Since the library I used (Tomcat HTTPServlet) to handle the web server handles multiple clients, I did not have to implement any kind of threading. Issues could arise from shared resources (like the text file and the index file), but since the requests will only be reading from these files we don't need to synchronize access to these resources or worry about race conditions. There is obvious overhead and performance degradation with an increased number of clients. I have not modified the Tomcat default load settings, and so suppose this limit is 200; after 200 concurrent requests the server will start queing up requests. With something like 1,000,000 users, the first requests to come in would be pretty fast and the last requests for take a while to serve up.

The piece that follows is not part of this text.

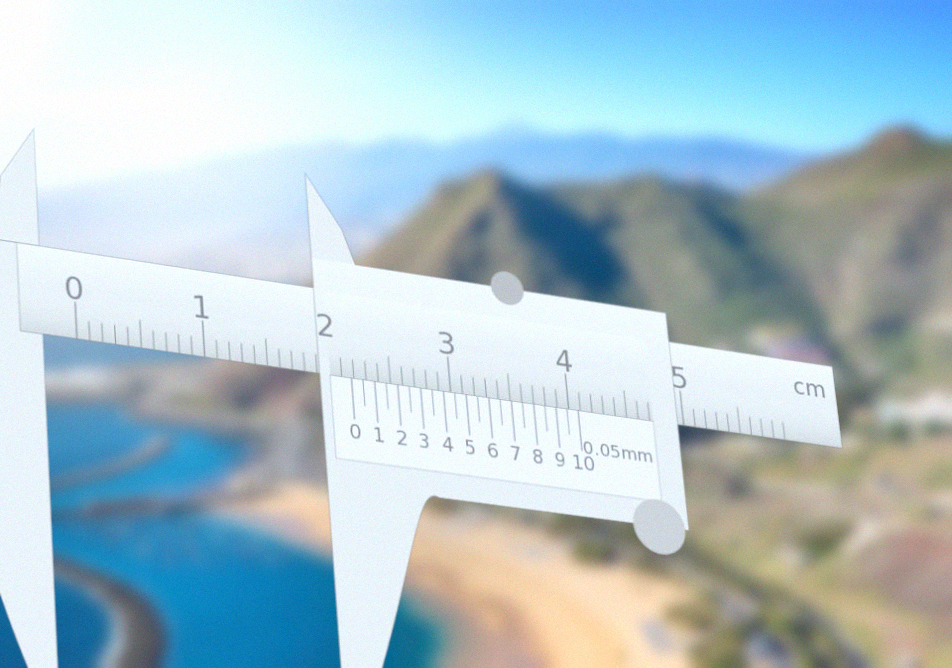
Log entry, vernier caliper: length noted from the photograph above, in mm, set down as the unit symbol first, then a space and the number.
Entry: mm 21.8
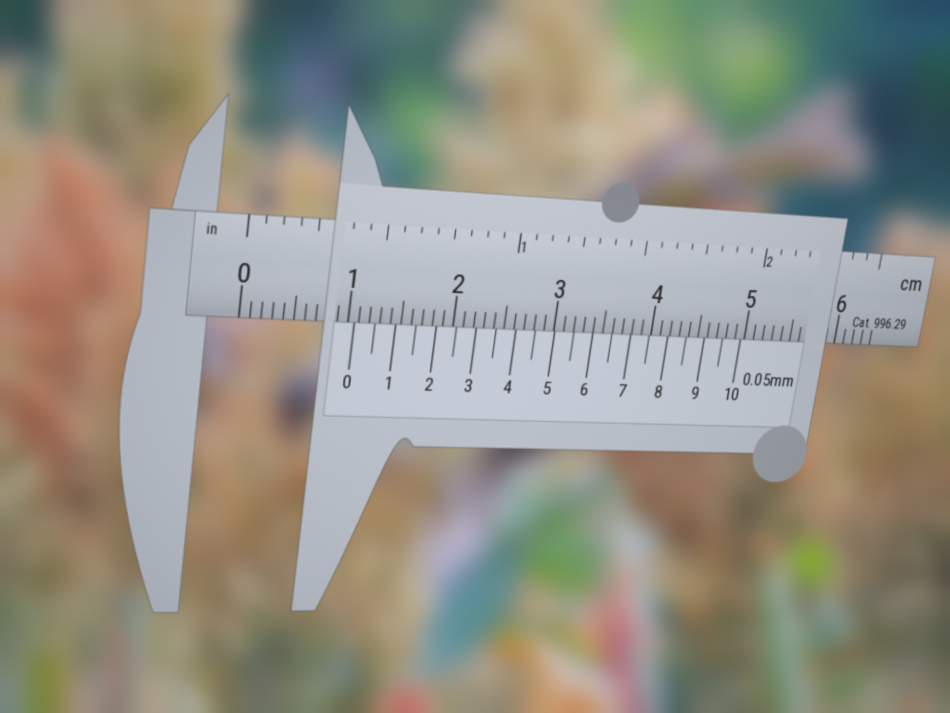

How this server can be improved: As mentioned above for a large number or concurrent requests there is a considerable performance cost. This can be drastically reduced by using load balancers, and having multiple servers start serving up requests after the first server load gets too much to handle for one machine. While the line retrieval performance cost is reasonably low, there is a considerable cost of opening and closing files for each request. Implementing a cache would reduce this average cost depending on how many of the clients are requesting similar lines (most of them probably want line number 42 anyway). To further optimize this system to perform on extremely large files a map-reduce framework could be implemented. Essentially, the large file could be processed into many smaller chunks. Several worker servers could each handle one of these chunks. A master server could map incoming requests to the correct worker server. Building a cache on top of this would give us a very performant server capable of enterprise level line serving. If I had unlimited more time, I would probably prioritize making small tweaks and better code quality first, and then researching existing frameworks and libraries for caching and map-reduce.